--- START PASSAGE PROVIDED ---

Counterfactual Induction (Algorithm Sketch, Fixpoint proof)

Diffractor

Crossposted from the AI Alignment Forum. May contain more technical jargon than usual.

So, to begin with, here's how the algorithm works.

The upstream algorithm iterates through all proofs, and records the lengths of all proofs of the form "a finite collection of sentences implies $⊥$ ". Also the proof length accounting is set up such that if $A, ϕ ⊢_{L} ⊥$ and $A, ψ ⊢_{L} ⊥$ , then $A, ϕ \lor ψ ⊢_{L + L^{'}} ⊥$ . Also, as soon as it checks all proofs of length $n$ or shorter from $A$ +propositional tautology given $A$ , with no contradictions found, it reports that $A$ is contradiction-free for at least $n$ steps. (this doesn't require searching an infinite set because the number of propositional tautologies with length shorter than $n$ is finite)

With $S$ being the set of all math sentences, and $P_{f i n, p c} (S)$ being the set of all finite subsets of sentences that are propositionally consistent, the market $P$ is a partial of type $P_{f i n, p c} (S) \times S \to [0, 1]$ , which fulfills the following four axioms.

(note: $A$ appearing where a sentence would normally go refers to the collection of statements in $A$ expressed as one big boolean and-statement, and $ϕ ⊢_{p c} ψ$ means that given $ϕ$ , $ψ$ is provable using only the rules of inference for propositional calculus)

1: Unitarity. $\forall A : P_{A} (A) = 1$

2: Subadditivity. $\forall A, ϕ, ψ : P_{A} (ϕ) + P_{A} (ψ) \geq P_{A} (ϕ \lor ψ)$

3: Law of Excluded Middle. $\forall A, ϕ : P_{A} (ϕ) + P_{A} (\neg ϕ) = 1$

4: Propositional Monotonicity: $\forall A, ϕ, ψ : A, ϕ ⊢_{p c} ψ \to P_{A} (ψ) \geq P_{A} (ϕ)$

We will also consider a fifth axiom, propositional equivalence, which is implied by axiom 4.

5: Propositional Equivalence: $\forall A, ϕ, ψ : A ⊢_{p c} ϕ \leftrightarrow ψ \to P_{A} (ψ) = P_{A} (ϕ)$

The market fulfills axioms 1-4, the worlds we are defending against fulfill axioms 1-3 and 5. Axioms 1, 3, and 5 suffice to show the empty set property that $P_{A} (⊥) = 0$ , so that one comes for free and doesn't need to be specified.

--- END PASSAGE PROVIDED ---
--- START ENTRIES ---

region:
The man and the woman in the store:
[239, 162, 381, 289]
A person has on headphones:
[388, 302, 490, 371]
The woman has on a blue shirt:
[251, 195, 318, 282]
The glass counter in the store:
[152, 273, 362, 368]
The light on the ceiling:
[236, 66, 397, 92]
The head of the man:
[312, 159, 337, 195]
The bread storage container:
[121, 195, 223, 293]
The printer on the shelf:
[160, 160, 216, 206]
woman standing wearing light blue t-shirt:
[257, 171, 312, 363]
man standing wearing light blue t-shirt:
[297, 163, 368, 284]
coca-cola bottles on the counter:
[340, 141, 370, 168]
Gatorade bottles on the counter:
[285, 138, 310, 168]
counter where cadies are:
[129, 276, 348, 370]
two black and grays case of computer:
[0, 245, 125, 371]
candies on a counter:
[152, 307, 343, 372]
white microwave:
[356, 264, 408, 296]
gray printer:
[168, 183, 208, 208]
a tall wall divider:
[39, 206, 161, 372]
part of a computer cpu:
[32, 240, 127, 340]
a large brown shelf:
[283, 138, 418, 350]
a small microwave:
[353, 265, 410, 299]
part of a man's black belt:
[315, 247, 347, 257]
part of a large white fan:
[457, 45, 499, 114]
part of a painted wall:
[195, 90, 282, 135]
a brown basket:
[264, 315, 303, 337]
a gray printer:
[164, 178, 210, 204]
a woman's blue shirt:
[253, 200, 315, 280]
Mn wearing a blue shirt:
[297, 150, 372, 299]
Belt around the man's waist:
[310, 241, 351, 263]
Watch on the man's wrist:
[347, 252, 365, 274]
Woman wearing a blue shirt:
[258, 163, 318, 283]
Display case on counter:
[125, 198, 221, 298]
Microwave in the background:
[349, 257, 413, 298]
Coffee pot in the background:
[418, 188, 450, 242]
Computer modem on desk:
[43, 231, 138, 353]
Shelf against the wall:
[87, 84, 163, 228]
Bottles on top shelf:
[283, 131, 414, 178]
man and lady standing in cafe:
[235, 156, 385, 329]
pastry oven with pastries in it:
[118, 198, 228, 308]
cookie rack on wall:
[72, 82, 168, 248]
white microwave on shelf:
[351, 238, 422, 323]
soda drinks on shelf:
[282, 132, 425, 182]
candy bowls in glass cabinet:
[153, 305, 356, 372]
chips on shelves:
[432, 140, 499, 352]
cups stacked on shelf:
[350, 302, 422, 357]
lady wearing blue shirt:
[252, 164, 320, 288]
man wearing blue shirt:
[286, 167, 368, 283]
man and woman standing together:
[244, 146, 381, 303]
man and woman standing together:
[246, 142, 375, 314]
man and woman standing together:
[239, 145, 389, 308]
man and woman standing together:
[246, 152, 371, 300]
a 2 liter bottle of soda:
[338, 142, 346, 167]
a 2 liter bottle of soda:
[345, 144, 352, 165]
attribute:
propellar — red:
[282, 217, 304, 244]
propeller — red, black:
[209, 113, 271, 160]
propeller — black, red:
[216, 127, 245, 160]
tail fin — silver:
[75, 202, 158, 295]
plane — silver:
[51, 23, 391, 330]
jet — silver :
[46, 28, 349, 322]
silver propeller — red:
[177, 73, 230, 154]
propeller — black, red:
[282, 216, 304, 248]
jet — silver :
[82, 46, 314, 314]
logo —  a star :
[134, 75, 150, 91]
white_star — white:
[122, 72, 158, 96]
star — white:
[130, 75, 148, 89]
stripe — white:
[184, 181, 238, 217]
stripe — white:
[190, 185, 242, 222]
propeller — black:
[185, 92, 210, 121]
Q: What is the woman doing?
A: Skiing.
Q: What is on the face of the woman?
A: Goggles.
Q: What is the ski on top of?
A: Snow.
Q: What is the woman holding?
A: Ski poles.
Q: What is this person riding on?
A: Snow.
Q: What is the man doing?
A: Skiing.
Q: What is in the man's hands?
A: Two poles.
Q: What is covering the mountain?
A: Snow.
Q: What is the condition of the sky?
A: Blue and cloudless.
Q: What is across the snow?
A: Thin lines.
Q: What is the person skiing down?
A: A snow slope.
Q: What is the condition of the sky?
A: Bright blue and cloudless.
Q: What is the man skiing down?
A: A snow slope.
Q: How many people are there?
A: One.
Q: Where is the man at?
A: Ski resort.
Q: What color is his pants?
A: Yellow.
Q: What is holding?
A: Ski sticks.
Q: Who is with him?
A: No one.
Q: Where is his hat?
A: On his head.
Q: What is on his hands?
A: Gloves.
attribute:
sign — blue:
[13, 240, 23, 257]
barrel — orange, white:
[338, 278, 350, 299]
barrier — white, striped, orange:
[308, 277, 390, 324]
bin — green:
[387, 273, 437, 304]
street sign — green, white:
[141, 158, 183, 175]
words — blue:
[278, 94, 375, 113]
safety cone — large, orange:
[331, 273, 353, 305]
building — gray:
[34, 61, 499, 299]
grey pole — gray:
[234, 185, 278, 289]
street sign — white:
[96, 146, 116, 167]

--- END ENTRIES ---

_GOAL_. Retype the counterfactual induction post from "We will also" to "to be specified.".

_FINAL RESULT_.
We will also consider a fifth axiom, propositional equivalence, which is implied by axiom 4.

5: Propositional Equivalence: $\forall A, ϕ, ψ : A ⊢_{p c} ϕ \leftrightarrow ψ \to P_{A} (ψ) = P_{A} (ϕ)$

The market fulfills axioms 1-4, the worlds we are defending against fulfill axioms 1-3 and 5. Axioms 1, 3, and 5 suffice to show the empty set property that $P_{A} (⊥) = 0$ , so that one comes for free and doesn't need to be specified.